- TASK DETAILS: Resume the review of the BLU Life One X smartphone from the point where it stops.

- TEXT:
# # #
The camera is capable of taking some nice shots in good lighting conditions, and while the image may look a little soft and with subdued colors, most pictures look pretty decent. While HDR does bring out the shadows and add a lot of sharpening to the image, you may be better off not using it in well-lit situations, because of the time it takes to take a shot, which will require very steady hands, given the lack of OIS. HDR does make more of a difference in low-light conditions, making for a brighter image every time, but once again, steady hands are a must to avoid blurry images.
The camera is capable of recording video at the 1080p resolution, but you can always lower that in the Settings. Like the images it takes, colors in the video are somewhat subdued and with cooler tones, but the videos captured do turn out looking quite nice, albeit a little shaky, with there being no optical image stabilization available. Selfies look quite good as well, with a good amount of detail. While the front-facing flash can be useful in extremely dark scenarios, it can be quite harsh, and tends to flood the subject.
Smartphone cameras have taken huge strides this year, and while the camera of the Life One X doesn’t come close to those of the flagship devices out there, it does more than get the job done if you’re looking to share images and videos to social media, and does seem to provide a better camera experience than some of its competition.
The software experience across BLU’s smartphone portfolio has been quite inconsistent, with some devices featuring drastically different user interfaces from others. However, in the case of the Life One X, what you get is a near stock version of Android 5.1 Lollipop out of the box, which also contributes to the smooth performance of the device, along with a few useful extras baked in.
# # #
- DATA SECTION:
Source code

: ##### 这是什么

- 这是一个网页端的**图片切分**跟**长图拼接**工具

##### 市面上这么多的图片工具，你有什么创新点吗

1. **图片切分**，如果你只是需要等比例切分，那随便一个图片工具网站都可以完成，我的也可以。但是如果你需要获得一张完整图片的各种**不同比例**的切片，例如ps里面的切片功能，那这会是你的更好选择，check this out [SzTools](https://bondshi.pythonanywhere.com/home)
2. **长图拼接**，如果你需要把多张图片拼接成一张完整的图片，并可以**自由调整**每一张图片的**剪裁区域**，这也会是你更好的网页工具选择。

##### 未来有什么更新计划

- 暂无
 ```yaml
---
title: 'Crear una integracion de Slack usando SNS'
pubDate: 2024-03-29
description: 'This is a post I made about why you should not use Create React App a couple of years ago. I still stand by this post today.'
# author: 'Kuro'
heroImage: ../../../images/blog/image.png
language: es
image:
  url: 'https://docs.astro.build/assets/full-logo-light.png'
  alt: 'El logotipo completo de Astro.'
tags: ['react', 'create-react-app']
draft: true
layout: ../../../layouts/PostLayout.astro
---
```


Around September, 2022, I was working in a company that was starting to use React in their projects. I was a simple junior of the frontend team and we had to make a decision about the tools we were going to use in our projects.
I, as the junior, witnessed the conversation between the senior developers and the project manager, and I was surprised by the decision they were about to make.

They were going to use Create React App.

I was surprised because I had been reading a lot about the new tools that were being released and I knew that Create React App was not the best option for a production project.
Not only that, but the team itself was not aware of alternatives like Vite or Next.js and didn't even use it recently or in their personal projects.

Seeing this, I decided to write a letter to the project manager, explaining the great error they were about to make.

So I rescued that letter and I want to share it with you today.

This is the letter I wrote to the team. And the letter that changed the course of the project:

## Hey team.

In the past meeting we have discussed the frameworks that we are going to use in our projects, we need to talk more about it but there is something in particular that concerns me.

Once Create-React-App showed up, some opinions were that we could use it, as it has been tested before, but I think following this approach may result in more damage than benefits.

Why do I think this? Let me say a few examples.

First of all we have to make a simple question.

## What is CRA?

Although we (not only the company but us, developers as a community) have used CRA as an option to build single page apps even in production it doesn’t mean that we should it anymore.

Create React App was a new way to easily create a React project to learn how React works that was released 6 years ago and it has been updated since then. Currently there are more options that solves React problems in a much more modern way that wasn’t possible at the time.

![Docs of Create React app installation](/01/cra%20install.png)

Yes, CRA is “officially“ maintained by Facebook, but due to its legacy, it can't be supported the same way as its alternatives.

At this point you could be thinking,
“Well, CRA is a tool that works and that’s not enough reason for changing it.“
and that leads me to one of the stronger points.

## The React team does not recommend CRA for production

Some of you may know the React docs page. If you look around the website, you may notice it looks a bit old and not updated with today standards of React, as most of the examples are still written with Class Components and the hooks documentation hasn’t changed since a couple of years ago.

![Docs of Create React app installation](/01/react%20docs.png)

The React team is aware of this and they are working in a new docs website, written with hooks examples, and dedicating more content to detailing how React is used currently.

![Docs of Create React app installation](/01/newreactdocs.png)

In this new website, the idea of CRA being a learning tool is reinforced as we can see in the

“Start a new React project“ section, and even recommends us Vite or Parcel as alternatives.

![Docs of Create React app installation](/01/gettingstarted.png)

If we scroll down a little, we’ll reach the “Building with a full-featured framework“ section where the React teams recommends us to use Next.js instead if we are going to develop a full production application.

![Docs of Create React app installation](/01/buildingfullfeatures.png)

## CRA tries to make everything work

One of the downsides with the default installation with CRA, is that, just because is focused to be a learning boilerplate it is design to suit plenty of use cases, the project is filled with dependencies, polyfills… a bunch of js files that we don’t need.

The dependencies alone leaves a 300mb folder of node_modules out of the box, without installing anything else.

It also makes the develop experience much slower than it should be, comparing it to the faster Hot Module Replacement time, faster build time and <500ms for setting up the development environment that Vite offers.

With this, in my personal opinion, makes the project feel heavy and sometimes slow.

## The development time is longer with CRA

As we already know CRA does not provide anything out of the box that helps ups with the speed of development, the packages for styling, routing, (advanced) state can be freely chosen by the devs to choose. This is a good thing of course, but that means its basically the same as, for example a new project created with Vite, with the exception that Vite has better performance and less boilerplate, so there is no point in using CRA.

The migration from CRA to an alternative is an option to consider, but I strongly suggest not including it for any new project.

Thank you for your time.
# # #
- EXERCISE OUTPUT:
A lot of Material Design elements can be seen throughout the UI, including the Recent Apps screen, which only adds a Clear All button, and the notification drop down, which comes with just a few extra options in the Quick Settings menu. Also available are some screen-off gestures that BLU is calling Smart Awake, which allow you to launch various apps by drawing letters on the screen when it is off, such as an M to launch the music player, C to quickly start the camera, and O, to turn on the flashlight. Other gestures include double tap to wake, and flipping the phone to silence a call or alarm. There is also a Pocket Mode, that uses the proximity sensor to save battery while the device is in your pocket.
BLU has stated that they will be making software updates a priority, and have a promised an official update to Android 6.0 Marshmallow by the end of Q1 2016.
|Display||5.2-inch LCD display|
1920 x 1080 resolution, 424ppi
Corning Gorilla Glass 3
|Processor||1.3GHz octa-core MediaTek MT6753|
|GPU||Mali T720 GPU|
|MicroSD||Yes, up to 64GB|
Up to 150Mbps
|Software||Android 5.1 Lollipop|
|Camera||13MP rear-facing camera, Phase Data Autofocus|
5MP front-facing camera, LED flash
|Dimensions||186.8 x 72.8 x 8.4mm|
Pricing and final thoughts
The BLU Life One X is currently available for just $149 from Amazon, with the color options including black and white.
So there you have it for this in-depth look at the BLU Life One X! Pricing is always a priority for users looking for budget-friendly devices, and it doesn’t get any better than the Life One X.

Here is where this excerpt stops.